The most recent novel by South Korean writer Han Kang, who won the Nobel Prize for Literature this Wednesday, impossible goodbyeswill be published later this year in Portugal by Dom Quijote, the publisher said in a statement.
impossible goodbyeswho won the Medici Prize in France last year, ex-aequo with Compassionby Lídia Jorge, is a novel that takes the reader on a journey through contemporary South Korea and its painful history.
The play tells the story of Gyeong-ha, who travels to Jeju at the request of his friend In-seon, who is hospitalized, to save a parrot who, according to him, has been left alone in his house and needs to be fed.
When Gyeong-ha arrives at her friend In-seon’s house, after facing a snowstorm on the island, she is confronted with In-seon’s family’s past and especially her mother, Jeong-sim, who passed decades trying to find her. brother who disappeared after the 1948 massacre.
Meticulously compiled are hundreds of files documenting one of the worst massacres Korea has ever known: 30,000 civilians murdered between November 1948 and early 1949 for being communists.
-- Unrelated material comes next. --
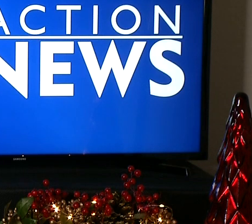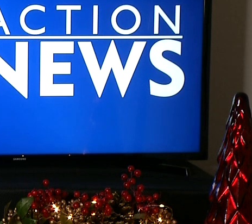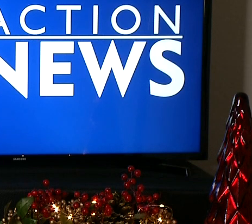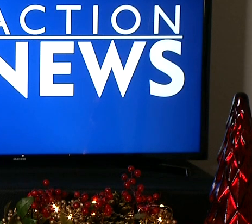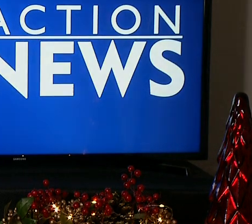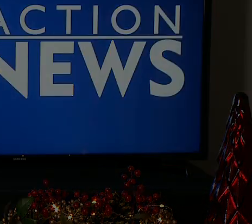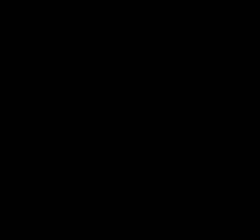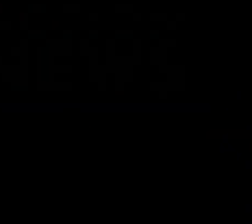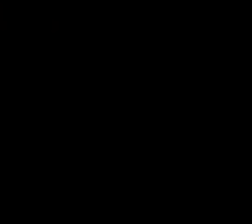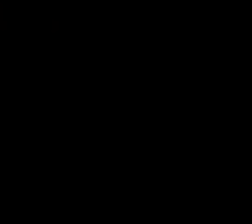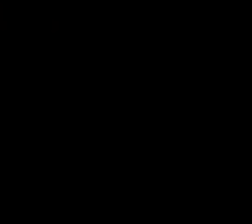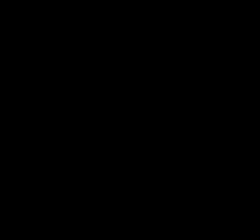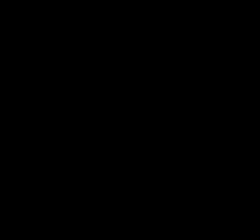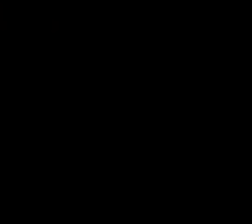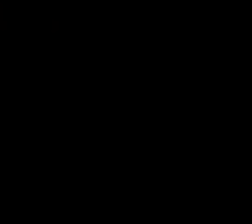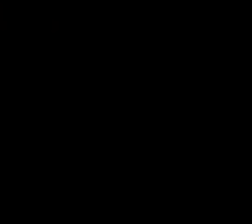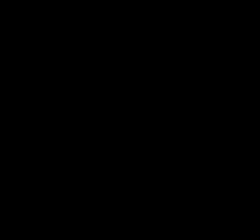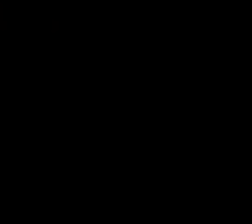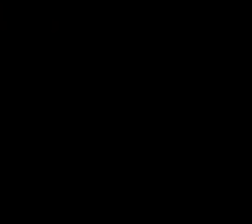.com.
Nobel Prize in Literature: The originality of the work of the South Korean writer Han Kang, winner of the 2024 edition
Han Kang’s first book published in Portugal was The vegetarianof Dom Quixote, in 2016, when he won the Man Booker International Prize for this novel.
This work was republished in 2019, by BIS, from the same publishing group, Leya. In 2017 the novel was published. human actsin 2019, The White Paperand in 2023, Greek lessons. Han Kang was born in Gwangju, South Korea, in 1974. In 1994, she began her writing career by winning a literary contest in Seoul.
In addition to the Nobel, the Booker and the Medici, Han Kang received the Manhae Prize in South Korea and the Malaparte Prize in Italy for human acts and was also a finalist, again, for the 2018 Man Booker International Prize for The White Paper.
Han Kang also received the Yi Sang, Young Creators, Best Korean Novel, Hwang Sun-won and Dongri literary awards. She was a professor at the Department of Creative Writing at the Seoul Institute of Arts and currently dedicates herself solely to writing.